New procedure for recognising minimal defects in wood panels awarded for scientific breakthrough

Reward for his research work: Dr Torben Marhenke received the Wilhelm-Klauditz Award

The Wilhelm-Klauditz Award, a German award that recognises outstanding scientific or application-oriented work in the area of wood research and environmental protection, is given to Dr Torben Marhenke, a researcher from Fagus Grecon, for his development of a new non-destructive test procedure that recognises defects in wood with a diameter starting at 1mm. Fagus Grecon is a Germany-based company, specialised in fire protection systems, measuring equipment and inspection systems for many types of industries, including the wood-based panels industry.

In spite of extensive use of wood materials in construction, engineering knowledge on the measuring-technical determination of mechanical wood parameters has been lacking so far. Where isotropic materials such as metals can make do with two parameters, wood materials require nine of them for clear description of their mechanical material behaviour. The measuring methods developed by Marhenke in the scope of his research will permit non-destructive determination of all nine required parameters and even right in the production process in future.

Increased use of, for example, wood panels in construction makes recognition of even the smallest delaminations essential, as they may grow into cracks or allow moisture to enter the material. The new inspection method makes it possible to utilise the entire application potential of wood materials in construction. Production issues can be recognised early on, and countermeasures can be taken quickly, reducing rejects and warranting the corresponding qualities in spite of growing requirements.

The inspection method by Marhenke is a further development of the air-coupled ultrasound procedure (ACU). Using this procedure does not require any coupling medium between the sonic head and specimen, though use in production usually requires a minimum distance between the sample and the sonic heads in order to avoid contamination of or damage to the sonic heads.

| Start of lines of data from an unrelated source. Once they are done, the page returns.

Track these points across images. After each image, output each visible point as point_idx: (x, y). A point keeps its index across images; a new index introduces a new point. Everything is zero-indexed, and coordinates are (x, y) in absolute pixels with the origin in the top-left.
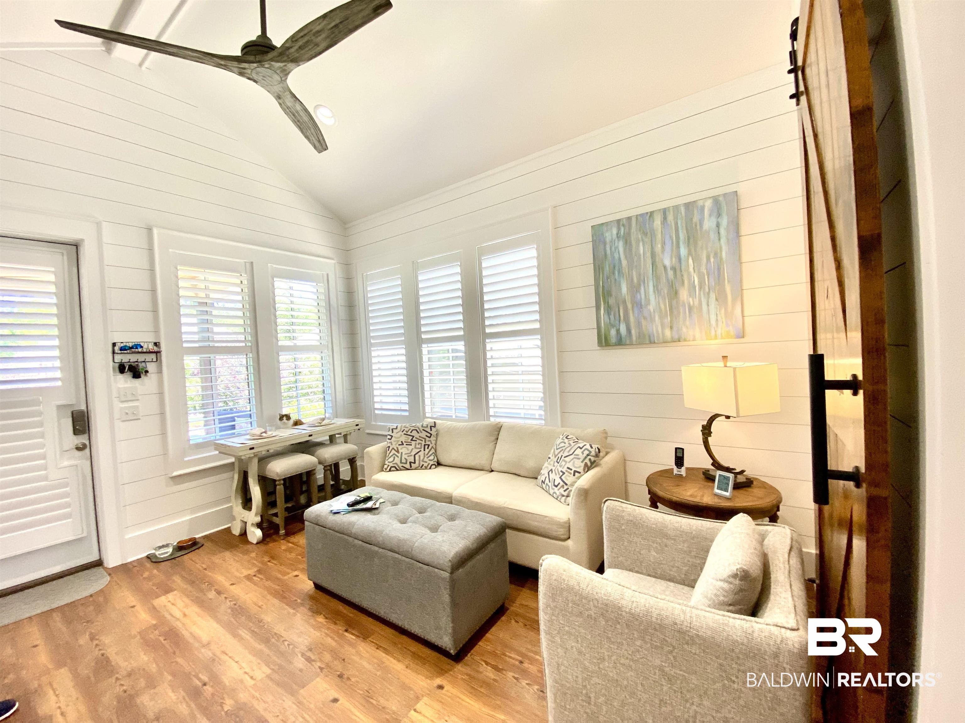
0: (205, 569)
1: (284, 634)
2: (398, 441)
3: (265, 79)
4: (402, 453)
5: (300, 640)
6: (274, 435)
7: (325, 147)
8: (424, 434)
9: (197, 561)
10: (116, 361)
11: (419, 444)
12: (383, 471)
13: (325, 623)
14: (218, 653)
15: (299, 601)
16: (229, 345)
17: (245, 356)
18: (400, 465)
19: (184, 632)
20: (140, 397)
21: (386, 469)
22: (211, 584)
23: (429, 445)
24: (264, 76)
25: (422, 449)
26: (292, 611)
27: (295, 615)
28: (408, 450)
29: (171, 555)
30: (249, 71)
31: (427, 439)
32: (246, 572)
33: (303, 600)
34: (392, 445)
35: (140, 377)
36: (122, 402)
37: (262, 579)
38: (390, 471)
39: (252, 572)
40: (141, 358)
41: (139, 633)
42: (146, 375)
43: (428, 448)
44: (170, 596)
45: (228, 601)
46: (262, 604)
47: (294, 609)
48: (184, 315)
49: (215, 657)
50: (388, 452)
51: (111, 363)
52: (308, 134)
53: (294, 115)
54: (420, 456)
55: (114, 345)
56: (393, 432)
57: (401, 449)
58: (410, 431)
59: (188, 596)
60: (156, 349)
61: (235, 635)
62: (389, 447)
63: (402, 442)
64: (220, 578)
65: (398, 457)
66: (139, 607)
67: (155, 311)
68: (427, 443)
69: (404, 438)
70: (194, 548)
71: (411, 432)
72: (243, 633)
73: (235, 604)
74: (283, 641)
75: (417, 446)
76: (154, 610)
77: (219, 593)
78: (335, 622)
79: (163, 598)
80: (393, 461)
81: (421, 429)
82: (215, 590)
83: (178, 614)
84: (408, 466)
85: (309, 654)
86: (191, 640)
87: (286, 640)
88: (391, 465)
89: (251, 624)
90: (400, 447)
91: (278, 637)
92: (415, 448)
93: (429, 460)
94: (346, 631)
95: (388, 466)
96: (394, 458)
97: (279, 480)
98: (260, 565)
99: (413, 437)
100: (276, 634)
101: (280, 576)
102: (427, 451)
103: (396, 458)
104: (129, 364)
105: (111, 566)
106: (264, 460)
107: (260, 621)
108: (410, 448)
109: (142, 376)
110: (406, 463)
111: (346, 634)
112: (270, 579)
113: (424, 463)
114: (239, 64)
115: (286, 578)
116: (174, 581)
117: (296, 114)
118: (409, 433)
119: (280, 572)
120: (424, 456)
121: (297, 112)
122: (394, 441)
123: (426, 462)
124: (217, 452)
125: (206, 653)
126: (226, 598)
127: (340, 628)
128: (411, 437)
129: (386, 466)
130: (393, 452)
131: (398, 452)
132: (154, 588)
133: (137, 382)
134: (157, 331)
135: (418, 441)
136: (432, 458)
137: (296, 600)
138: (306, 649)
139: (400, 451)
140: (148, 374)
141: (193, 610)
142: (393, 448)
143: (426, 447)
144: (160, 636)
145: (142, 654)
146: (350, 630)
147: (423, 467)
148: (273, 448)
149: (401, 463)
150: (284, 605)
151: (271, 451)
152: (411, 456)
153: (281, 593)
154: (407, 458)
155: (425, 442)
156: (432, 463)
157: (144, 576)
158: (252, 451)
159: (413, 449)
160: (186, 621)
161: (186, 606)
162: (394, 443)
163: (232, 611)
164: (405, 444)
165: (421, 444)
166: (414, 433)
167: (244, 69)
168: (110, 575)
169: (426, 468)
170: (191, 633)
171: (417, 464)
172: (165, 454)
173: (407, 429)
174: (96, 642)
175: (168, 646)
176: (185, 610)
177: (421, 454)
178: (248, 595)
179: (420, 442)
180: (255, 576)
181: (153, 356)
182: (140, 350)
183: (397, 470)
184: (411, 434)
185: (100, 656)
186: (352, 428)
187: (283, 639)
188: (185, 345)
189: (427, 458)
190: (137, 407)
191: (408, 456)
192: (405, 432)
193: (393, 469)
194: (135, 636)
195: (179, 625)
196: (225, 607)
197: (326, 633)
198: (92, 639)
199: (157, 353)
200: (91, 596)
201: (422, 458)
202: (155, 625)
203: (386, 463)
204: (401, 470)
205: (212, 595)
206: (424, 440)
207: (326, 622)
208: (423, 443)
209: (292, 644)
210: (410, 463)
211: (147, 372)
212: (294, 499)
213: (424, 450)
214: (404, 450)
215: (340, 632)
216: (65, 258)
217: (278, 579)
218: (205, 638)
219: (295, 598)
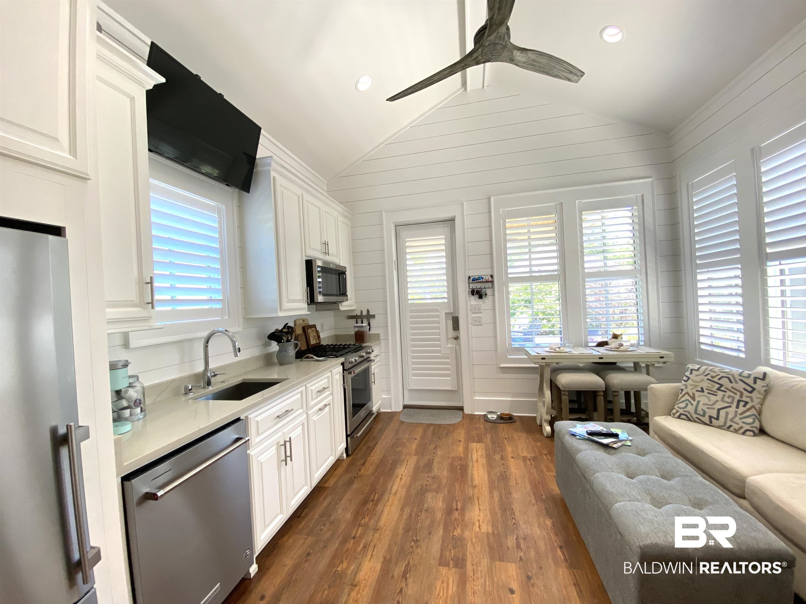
0: (506, 438)
1: (517, 513)
2: (697, 386)
3: (493, 54)
4: (699, 402)
5: (524, 526)
6: (567, 351)
7: (580, 74)
8: (741, 386)
9: (505, 431)
10: (471, 288)
11: (729, 397)
12: (671, 415)
13: (549, 528)
14: (475, 497)
15: (544, 497)
16: (523, 275)
17: (558, 283)
18: (695, 416)
19: (470, 471)
20: (482, 311)
21: (674, 414)
22: (503, 450)
23: (746, 403)
24: (491, 53)
25: (734, 405)
26: (534, 501)
27: (533, 505)
28: (710, 400)
29: (495, 420)
30: (480, 57)
31: (745, 393)
32: (525, 454)
33: (546, 498)
34: (686, 388)
35: (482, 298)
36: (473, 313)
37: (531, 464)
38: (679, 417)
39: (529, 456)
40: (483, 285)
41: (453, 457)
42: (485, 297)
43: (744, 406)
44: (479, 445)
45: (503, 467)
46: (520, 482)
47: (536, 501)
48: (509, 254)
49: (472, 498)
50: (681, 396)
51: (467, 289)
52: (555, 73)
53: (533, 65)
54: (727, 414)
55: (469, 278)
56: (691, 373)
57: (699, 396)
58: (719, 377)
59: (486, 450)
60: (490, 279)
61: (491, 492)
62: (682, 390)
63: (702, 388)
64: (509, 449)
65: (692, 405)
66: (462, 443)
67: (491, 254)
68: (744, 399)
69: (705, 384)
70: (509, 421)
71: (719, 379)
72: (496, 494)
73: (505, 472)
74: (513, 518)
75: (726, 399)
76: (466, 449)
77: (502, 458)
78: (557, 533)
79: (475, 444)
80: (684, 408)
81: (738, 378)
82: (502, 456)
83: (475, 457)
84: (706, 419)
85: (522, 542)
86: (469, 478)
87: (515, 519)
88: (681, 411)
89: (504, 492)
90: (697, 394)
91: (512, 513)
92: (722, 400)
93: (744, 423)
94: (561, 547)
95: (677, 411)
96: (687, 405)
97: (564, 391)
98: (537, 454)
99: (722, 386)
100: (513, 509)
101: (545, 470)
102: (741, 409)
103: (689, 405)
104: (477, 289)
105: (466, 413)
106: (557, 370)
107: (510, 493)
108: (713, 398)
109: (484, 297)
110: (704, 415)
111: (558, 550)
112: (536, 468)
113: (732, 424)
114: (471, 58)
115: (548, 474)
116: (486, 437)
117: (535, 63)
118: (716, 379)
119: (547, 466)
120: (736, 416)
121: (534, 61)
122: (691, 385)
123: (738, 424)
124: (526, 357)
125: (470, 492)
126: (503, 464)
127: (558, 541)
128: (718, 386)
129: (674, 411)
130: (687, 397)
131: (694, 399)
132: (476, 436)
133: (481, 301)
134: (492, 268)
135: (729, 393)
136: (750, 420)
137: (542, 495)
138: (522, 536)
139: (697, 399)
140: (487, 296)
141: (483, 461)
142: (687, 393)
143: (742, 404)
144: (459, 465)
145: (446, 470)
146: (564, 549)
147: (732, 429)
148: (565, 363)
149: (696, 412)
150: (532, 492)
151: (561, 364)
152: (714, 409)
153: (537, 483)
154: (706, 410)
155: (741, 396)
156: (748, 427)
157: (476, 426)
158: (543, 361)
159: (717, 401)
160: (475, 465)
161: (482, 456)
162: (690, 388)
163: (500, 475)
164: (706, 391)
165: (733, 398)
166: (724, 382)
167: (476, 58)
168: (463, 417)
169: (736, 431)
170: (472, 474)
171: (721, 421)
172: (496, 351)
173: (714, 374)
174: (435, 451)
175: (458, 473)
176: (479, 457)
177: (732, 410)
178: (516, 471)
179: (732, 394)
180: (529, 459)
181: (490, 285)
182: (481, 280)
183: (690, 420)
184: (719, 382)
185: (431, 459)
186: (654, 360)
187: (513, 516)
188: (510, 276)
189: (741, 419)
190: (480, 317)
191: (708, 408)
192: (709, 377)
193: (682, 417)
194: (450, 458)
195: (470, 464)
196: (497, 470)
197: (544, 536)
198: (435, 448)
199: (492, 282)
200: (449, 425)
201: (730, 416)
202: (461, 458)
203: (676, 407)
204: (695, 422)
205: (497, 457)
206: (739, 394)
207: (551, 527)
208: (737, 397)
209: (516, 525)
210: (711, 417)
211: (486, 294)
212: (587, 413)
213: (737, 407)
214: (703, 399)
215: (556, 544)
216: (449, 228)
217: (542, 471)
218: (476, 482)
219: (542, 493)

The shaft bend causes the image to blur increasingly as the distance grows, negatively affecting in particular thicker composites, such as wood panels. According to Fagus Grecon, while this procedure used to be able to only recognise defects starting at a size of 25mm x 25mm, the measuring process expansion developed by Marhenke will be able to recognise defects with a diameter from 1mm onwards in the future. In addition to strict error recognition, the procedure can even determine the precise position of the defect, permitting conclusions regarding its cause.